In practice, the real value of dimensions and metrics emerges when they are analysed together. Instead of examining each metric independently, publishers can explore how different factors interact within the auction.

For example, a publisher might build a report combining the following dimensions and metrics:

Dimensions: Placement + SSP + Media Type
Metrics: Total Revenue, Fill Rate, Ad Server Requests, and eCPM

This type of report can quickly reveal patterns that are otherwise difficult to detect. A specific SSP might deliver strong eCPM performance on desktop display inventory but underperform on mobile placements. Another demand partner may generate high fill rates but significantly lower revenue efficiency.

These insights help publishers make more informed optimisation decisions, such as adjusting floor prices, prioritising certain demand partners, or identifying inventory segments where stronger competition could increase revenue. Instead of relying on assumptions, teams can clearly see how different demand sources behave across their inventory.

For example, teams may identify SSPs that consistently underperform on specific placements, detect inventory where floor prices are limiting demand, or uncover formats where adding additional demand partners could increase auction pressure.

Over time, combining this analysis with trend metrics helps publishers understand what actually drives revenue changes. By comparing different periods, teams can determine whether growth is driven by traffic, stronger demand, or improvements in pricing and auction efficiency. For example, revenue may increase week over week, but analysis may reveal that the growth is primarily driven by traffic rather than stronger demand.

 

Turning Data Into Actionable Insights

One of the biggest challenges publishers face is not a lack of data, but a lack of unified visibility. Monetisation data often sits across multiple dashboards, making it difficult to analyse demand performance, auction dynamics, and revenue drivers in one place. 

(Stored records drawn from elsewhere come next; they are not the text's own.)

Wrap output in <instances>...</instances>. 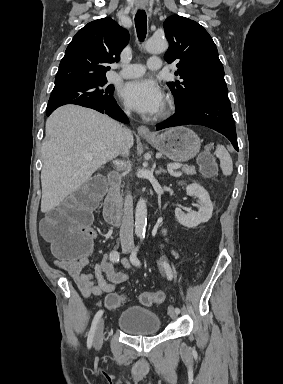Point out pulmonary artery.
Wrapping results in <instances>:
<instances>
[{"instance_id":"obj_1","label":"pulmonary artery","mask_w":283,"mask_h":384,"mask_svg":"<svg viewBox=\"0 0 283 384\" xmlns=\"http://www.w3.org/2000/svg\"><path fill=\"white\" fill-rule=\"evenodd\" d=\"M147 71H160L161 62L160 61H147L146 62ZM145 68L139 64H133L128 66H122L118 72V77L122 79L136 78L143 75Z\"/></svg>"}]
</instances>
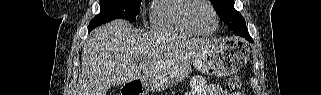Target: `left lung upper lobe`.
I'll list each match as a JSON object with an SVG mask.
<instances>
[{"label":"left lung upper lobe","mask_w":321,"mask_h":95,"mask_svg":"<svg viewBox=\"0 0 321 95\" xmlns=\"http://www.w3.org/2000/svg\"><path fill=\"white\" fill-rule=\"evenodd\" d=\"M210 2L215 7L220 19L236 35L247 30L245 19L234 9V0H210Z\"/></svg>","instance_id":"obj_1"}]
</instances>
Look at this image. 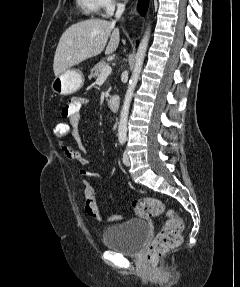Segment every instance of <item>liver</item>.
Returning <instances> with one entry per match:
<instances>
[{"label":"liver","mask_w":240,"mask_h":287,"mask_svg":"<svg viewBox=\"0 0 240 287\" xmlns=\"http://www.w3.org/2000/svg\"><path fill=\"white\" fill-rule=\"evenodd\" d=\"M108 38H110L108 42ZM120 41V32L115 22L104 19H89L71 25L62 34L54 56L53 70L59 76L68 68L100 54L113 53Z\"/></svg>","instance_id":"obj_1"}]
</instances>
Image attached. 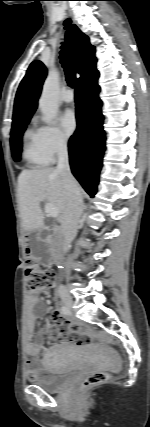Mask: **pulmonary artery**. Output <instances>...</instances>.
<instances>
[{"instance_id": "e3ab8cb5", "label": "pulmonary artery", "mask_w": 150, "mask_h": 427, "mask_svg": "<svg viewBox=\"0 0 150 427\" xmlns=\"http://www.w3.org/2000/svg\"><path fill=\"white\" fill-rule=\"evenodd\" d=\"M74 99L73 93L70 90H66L62 95V100L64 102L70 103Z\"/></svg>"}]
</instances>
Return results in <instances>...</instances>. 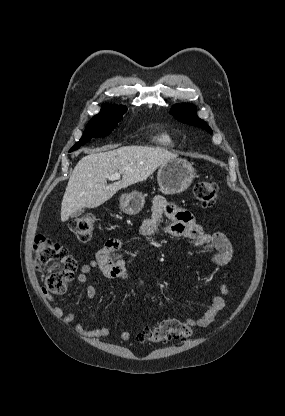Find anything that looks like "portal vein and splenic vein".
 <instances>
[{"label":"portal vein and splenic vein","mask_w":285,"mask_h":416,"mask_svg":"<svg viewBox=\"0 0 285 416\" xmlns=\"http://www.w3.org/2000/svg\"><path fill=\"white\" fill-rule=\"evenodd\" d=\"M121 176L120 174H112V176H109V180H120Z\"/></svg>","instance_id":"obj_1"}]
</instances>
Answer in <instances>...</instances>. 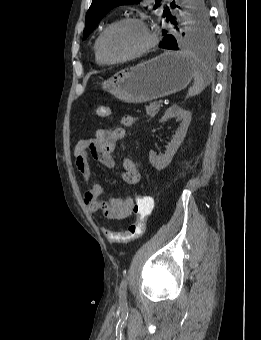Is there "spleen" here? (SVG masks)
Returning <instances> with one entry per match:
<instances>
[{
	"instance_id": "spleen-1",
	"label": "spleen",
	"mask_w": 261,
	"mask_h": 340,
	"mask_svg": "<svg viewBox=\"0 0 261 340\" xmlns=\"http://www.w3.org/2000/svg\"><path fill=\"white\" fill-rule=\"evenodd\" d=\"M194 63V85L188 90V96H195L201 93L205 87L209 84V72L205 69V67L197 62Z\"/></svg>"
}]
</instances>
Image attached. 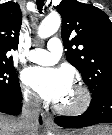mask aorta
Instances as JSON below:
<instances>
[{
	"label": "aorta",
	"mask_w": 112,
	"mask_h": 135,
	"mask_svg": "<svg viewBox=\"0 0 112 135\" xmlns=\"http://www.w3.org/2000/svg\"><path fill=\"white\" fill-rule=\"evenodd\" d=\"M61 25V17L57 13H51L44 18L38 28V36L40 38H48L55 34ZM48 135H52L48 133Z\"/></svg>",
	"instance_id": "obj_1"
}]
</instances>
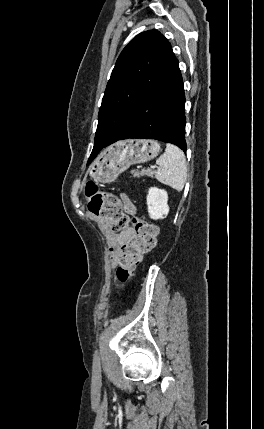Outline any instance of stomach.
I'll list each match as a JSON object with an SVG mask.
<instances>
[{
	"mask_svg": "<svg viewBox=\"0 0 264 429\" xmlns=\"http://www.w3.org/2000/svg\"><path fill=\"white\" fill-rule=\"evenodd\" d=\"M160 152V144L152 139H130L108 147L93 162L89 174L100 183L114 182L130 165L147 162Z\"/></svg>",
	"mask_w": 264,
	"mask_h": 429,
	"instance_id": "1",
	"label": "stomach"
}]
</instances>
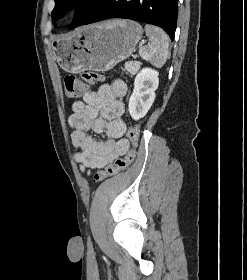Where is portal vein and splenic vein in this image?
Listing matches in <instances>:
<instances>
[{
    "mask_svg": "<svg viewBox=\"0 0 247 280\" xmlns=\"http://www.w3.org/2000/svg\"><path fill=\"white\" fill-rule=\"evenodd\" d=\"M144 43H145V41H143V42L141 43V45L144 44Z\"/></svg>",
    "mask_w": 247,
    "mask_h": 280,
    "instance_id": "1",
    "label": "portal vein and splenic vein"
}]
</instances>
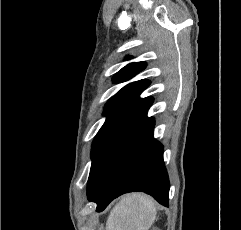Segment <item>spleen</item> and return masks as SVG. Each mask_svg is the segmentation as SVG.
<instances>
[{"instance_id":"3e777b00","label":"spleen","mask_w":241,"mask_h":230,"mask_svg":"<svg viewBox=\"0 0 241 230\" xmlns=\"http://www.w3.org/2000/svg\"><path fill=\"white\" fill-rule=\"evenodd\" d=\"M155 201L142 193L127 194L110 212L106 230H148L156 219Z\"/></svg>"}]
</instances>
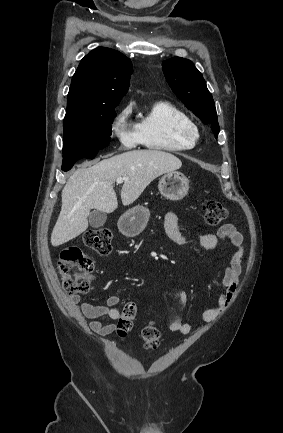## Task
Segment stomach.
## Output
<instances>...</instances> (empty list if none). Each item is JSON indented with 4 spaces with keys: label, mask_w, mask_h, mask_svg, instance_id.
I'll return each mask as SVG.
<instances>
[{
    "label": "stomach",
    "mask_w": 283,
    "mask_h": 433,
    "mask_svg": "<svg viewBox=\"0 0 283 433\" xmlns=\"http://www.w3.org/2000/svg\"><path fill=\"white\" fill-rule=\"evenodd\" d=\"M158 188L165 198L181 200L189 190V180L182 172L172 170V172H166L161 176ZM149 217V208H146V206H133L120 217L117 223L118 229L125 237H136V235H140L144 231Z\"/></svg>",
    "instance_id": "0dacf381"
}]
</instances>
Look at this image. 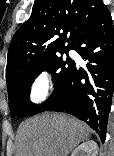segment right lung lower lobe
Instances as JSON below:
<instances>
[{
    "mask_svg": "<svg viewBox=\"0 0 114 156\" xmlns=\"http://www.w3.org/2000/svg\"><path fill=\"white\" fill-rule=\"evenodd\" d=\"M72 49L88 61V69L75 65L63 90L46 110L76 116L104 142L114 92V26L107 8L78 37Z\"/></svg>",
    "mask_w": 114,
    "mask_h": 156,
    "instance_id": "1",
    "label": "right lung lower lobe"
}]
</instances>
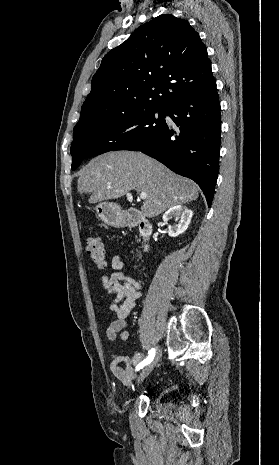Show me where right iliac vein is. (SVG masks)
<instances>
[{"instance_id": "obj_1", "label": "right iliac vein", "mask_w": 279, "mask_h": 465, "mask_svg": "<svg viewBox=\"0 0 279 465\" xmlns=\"http://www.w3.org/2000/svg\"><path fill=\"white\" fill-rule=\"evenodd\" d=\"M159 358H160V350L157 351L152 361L149 364H147L146 367L141 371L138 377V383L143 381L152 372V370L158 363Z\"/></svg>"}]
</instances>
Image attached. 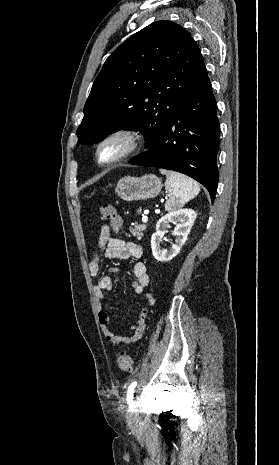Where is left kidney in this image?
Instances as JSON below:
<instances>
[{
    "mask_svg": "<svg viewBox=\"0 0 279 465\" xmlns=\"http://www.w3.org/2000/svg\"><path fill=\"white\" fill-rule=\"evenodd\" d=\"M196 212L192 209H177L161 217L156 224V232L151 237V249L156 260L168 262L181 250L196 219ZM175 224L173 234L175 243L169 250L161 249V241L170 224Z\"/></svg>",
    "mask_w": 279,
    "mask_h": 465,
    "instance_id": "obj_1",
    "label": "left kidney"
}]
</instances>
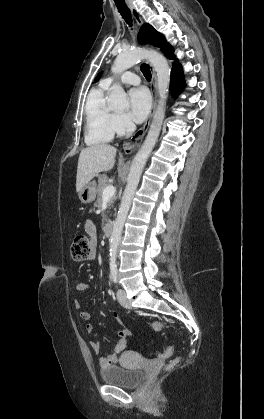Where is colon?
<instances>
[{
  "mask_svg": "<svg viewBox=\"0 0 264 419\" xmlns=\"http://www.w3.org/2000/svg\"><path fill=\"white\" fill-rule=\"evenodd\" d=\"M91 253L90 239L84 234H78L74 237L73 243L71 246V257L74 261H84L87 260ZM152 328L155 331H159L166 326V323L161 321H155L152 323ZM174 353V347L170 346L166 348L159 355L162 357H170ZM179 362V358H174L170 361L168 367L172 368Z\"/></svg>",
  "mask_w": 264,
  "mask_h": 419,
  "instance_id": "obj_1",
  "label": "colon"
}]
</instances>
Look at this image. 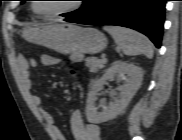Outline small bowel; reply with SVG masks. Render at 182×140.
I'll use <instances>...</instances> for the list:
<instances>
[{"mask_svg": "<svg viewBox=\"0 0 182 140\" xmlns=\"http://www.w3.org/2000/svg\"><path fill=\"white\" fill-rule=\"evenodd\" d=\"M39 62L45 66H54L60 63V60L54 56L44 54L39 58ZM17 65L21 73L24 86L32 89L33 81L31 70L37 68L38 61L33 58H26L24 55L17 57ZM33 103L37 106L41 105V98L38 95L32 96ZM40 114L47 125L50 137L53 140H65L62 132L55 124L53 115L44 108L40 109ZM70 128L75 140H101L100 129L93 123H86L83 119L82 112L78 109L74 110L70 116Z\"/></svg>", "mask_w": 182, "mask_h": 140, "instance_id": "c3829d8e", "label": "small bowel"}]
</instances>
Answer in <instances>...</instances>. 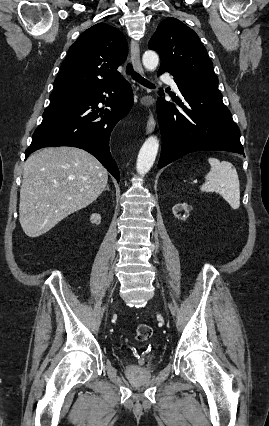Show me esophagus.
Returning a JSON list of instances; mask_svg holds the SVG:
<instances>
[{"label": "esophagus", "instance_id": "esophagus-1", "mask_svg": "<svg viewBox=\"0 0 269 426\" xmlns=\"http://www.w3.org/2000/svg\"><path fill=\"white\" fill-rule=\"evenodd\" d=\"M130 54H131V60H132L135 71L140 75H144V70L140 62V48L136 40H132L130 43ZM154 129H155V120L153 118V115L150 114L148 117L147 125H146V132L150 134L154 131Z\"/></svg>", "mask_w": 269, "mask_h": 426}]
</instances>
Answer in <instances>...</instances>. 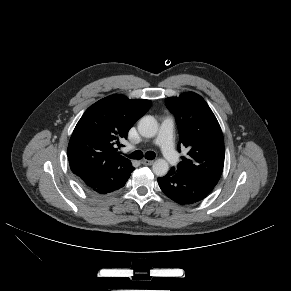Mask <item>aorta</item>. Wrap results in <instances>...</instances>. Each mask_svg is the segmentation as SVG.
<instances>
[{"instance_id": "aorta-1", "label": "aorta", "mask_w": 291, "mask_h": 291, "mask_svg": "<svg viewBox=\"0 0 291 291\" xmlns=\"http://www.w3.org/2000/svg\"><path fill=\"white\" fill-rule=\"evenodd\" d=\"M138 131L140 135L145 138L154 137L158 131V123L156 119L150 115L142 117L138 123ZM152 170L155 175L162 177L167 174L169 164L164 159H157L152 166Z\"/></svg>"}]
</instances>
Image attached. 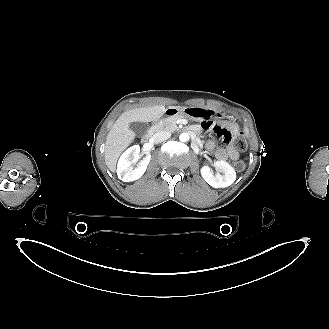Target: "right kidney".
Returning <instances> with one entry per match:
<instances>
[{
    "label": "right kidney",
    "mask_w": 329,
    "mask_h": 329,
    "mask_svg": "<svg viewBox=\"0 0 329 329\" xmlns=\"http://www.w3.org/2000/svg\"><path fill=\"white\" fill-rule=\"evenodd\" d=\"M140 154V146L133 145L129 147L119 158L117 164L118 178L124 182L135 181L139 179L146 171L150 162L151 155L149 153L139 162L137 167L132 165L137 161Z\"/></svg>",
    "instance_id": "right-kidney-1"
}]
</instances>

Many publishers, particularly larger ones, try to address this by building their own reporting infrastructure. While custom solutions can offer flexibility, maintaining and evolving them often requires significant resources. As a result, many publishers also turn to specialised monetisation analytics platforms that simplify reporting while still supporting complex setups.

Solutions like Relevant Yield’s Ad Revenue Insights address this challenge by consolidating data from ad servers, SSPs, and other monetisation partners into a single analytical view.

With flexible reporting, automated alerts, and an easy-to-use interface, teams can analyse performance faster, reduce operational complexity, and focus more on optimisation rather than on manual reporting. Integrated Relevant AI can further support this process by helping teams generate reports, interpret trends, and identify optimisation opportunities more quickly. Combined with our expert guidance and industry knowledge, we help publishers translate data insights into more effective monetisation strategies.

As automation becomes more common in monetisation, analytics remains essential. Automated systems can adjust pricing or auction parameters, but understanding whether those changes actually improve revenue still requires human analysis.

Ultimately, effective monetisation combines both: automated optimisation that responds to market signals and analytical visibility that helps publishers understand why performance changes.